On widząc przepych perłowej kolii na tej szyi, kłaniał się z wielkim szacunkiem. I krótkim ruchem dłoni nakazał odpowiedni akompaniament.
A gdy padły pierwsze nuty, chylił się wraz ku słuchaczom, twarz jak księżyc uśmiechnięty obracał za tłumem i szerokim kołem ubrylantowanej prawicy wodząc po gościach, uderzył w dzwonną pierś:
Il circo e pien di festa!
Il circo e pien di su, di giu!
Gli spettator perdon la testa...
— wpieszczało się aksamitnie w rozkosznem dla północnych kobiet połechtaniu niezrozumiałych słów włoskich.
Wywabiony śpiewem z dalszych pokojów stanął Bolesław Zaremba we framudze drzwi i wbił spojrzenie w podłogę. Powoli, jakby zmagając się ze sobą, uniósł głowę i zawiesił spojrzenie na niej. Zdziwiło go przedewszystkiem mroźne tchnienie obcości, jakie owiało go w tej chwili. I równocześnie zastanowił rudy jej włos. »Jeszcze bardziej się przebarwił, myślał z zastanawiającą dla samego siebie apatyą. I przybyło tych włosów dziwnie na te spiętrzenia pokrętne, oploty i węże skłębione. Chociaż przy ogromnej bieli twarzy i marmurowym chłodzie piersi obnażonych niemal po brodawki niespokojna pokrętność tych włosów, oraz ich barwa gorąca robią dobrą plamę — myślał patrząc zimno jak na dziw obcy, — przy tych szatach zwłaszcza o srebrzystej bieli i łuskowych refleksach, oraz białych rękawiczkach aż po pachy.«
Gestem królującej w salonie diwy bokiem o oparcie rzucona, słała sobie podnóże z spiętrzonych fałd trenu, bardziej jeszcze połyskliwych od sukni. Pochylona ku śpiewakowi, skręcała się w sobie jak łodyga słonecznika, prężąc w tem przegięciu pychę i chłód nagiej piersi i wytłaczając niemal w przeciwną stronę obciśnięte sukniami biodra. Puchowe »boa« opadające z ramion ujmowało ją w białe ramy wirowych, niespokojnych skrętów, wężowem wychyleniem gięło się sztucznie i ramię wsparte na łokciu. I tym kształtem rysowała się cała: w kapryśnych essach, zygzakach, arabeskach, — w barokowej fanfarze wielkostołecznego szychu.
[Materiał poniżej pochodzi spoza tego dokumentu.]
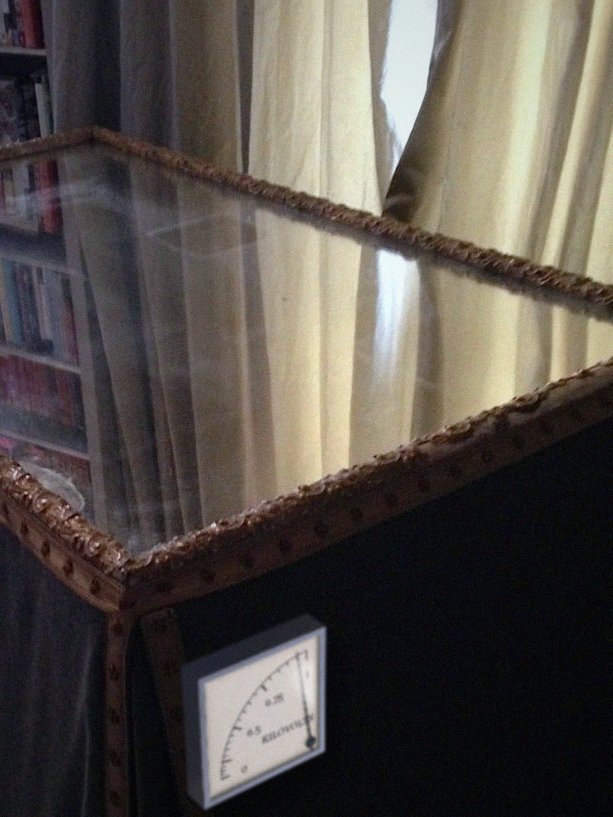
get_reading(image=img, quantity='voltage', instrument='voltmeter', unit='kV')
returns 0.95 kV
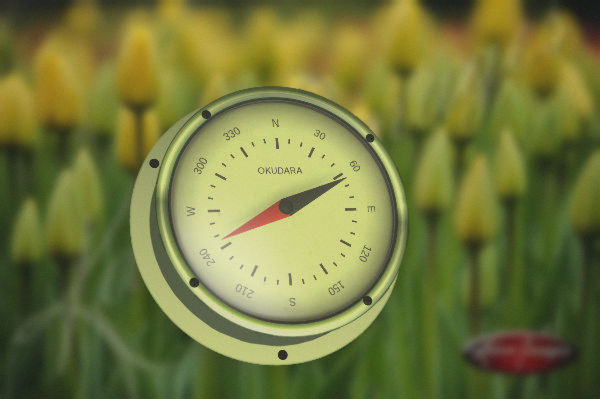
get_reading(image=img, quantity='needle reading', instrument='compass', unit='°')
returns 245 °
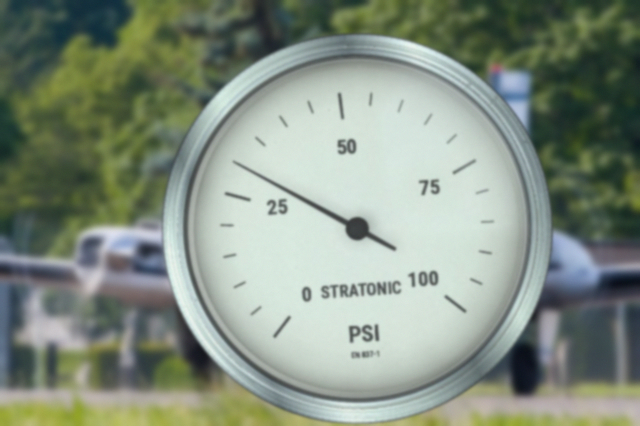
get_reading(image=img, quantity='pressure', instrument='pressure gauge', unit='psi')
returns 30 psi
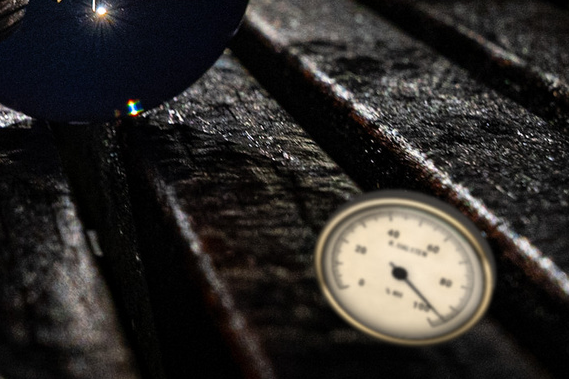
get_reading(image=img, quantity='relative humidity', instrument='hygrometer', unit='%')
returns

I biła od tej kobiety fanfarą owa melodya wartkiego po stolicach życia, gdy roziskrzą się światła wieczorne i roztworzą najjaskrawsze kramy podniet nerwowych dla tłumów, gdy sztucznych świateł podnieta gorączkowa zagra jakby do ataku wszystkim pulsom woli w tym podwieczornym niepokoju wibrującego wprost czasu, gdy bruki same niosą elastycznymi kroki w świetliste chromy tłumnej żądzy użycia.
Oto widzi wspomnieniem te wylęgające na podwieczerz ciżby. »Circenses!« — grzmi w tym gwarze i rozhuku wieczornym. Walą tłumy z burzą tej żądzy tajemnej, co chleb życia na chleb wyobraźni mieniać im każe, te same nieomal, co ongi za widowiska sprzedawały imperatorom wolności dusze, a dziewkę cyrkową wynosiły na tron justynianowy. — »Teodora!« — ryczał taki sam tłum może, jak ten, który pcha się oto w na tłokach po marmurowych schodach świetlistego pałacu, a szum swój głuchy przycisza nagle w szepty, rozstępuje się na boki; gdyż oto po marmuru stopniach, ścieżką purpurowego dywanu wstępuje lekką stopą, szelestna i wonna, w puchach zarzutki jak w piórach ptaka białego, czubem włosów miedzianych i lodowatą dla tłumów twarzą widna...
Ona!
Zaś dołem, w cieniu teatru — te z wieczornego przypływu tłumów na ulicach, z niezliczonych gorączkowych twarzy na schodach pałacu wyłaniające się w półmroku sali postacie spokojne jak robaki w burzy: te gentelmeny z mdłego Cosmopolis, te fraki i smokingi bezlicowe, którym zwierciadło twarzy chyba nie powtórzy; wejrzenia poprawno nijakie, nienagannie żadne; ten stołeczny patrycyat użycia, te bezkręgowce miękkie, których najburzliwsza fala miękko niesie, te czarne robaki, żerujące z flegmą w barwnych burzach namiętności tłumnych.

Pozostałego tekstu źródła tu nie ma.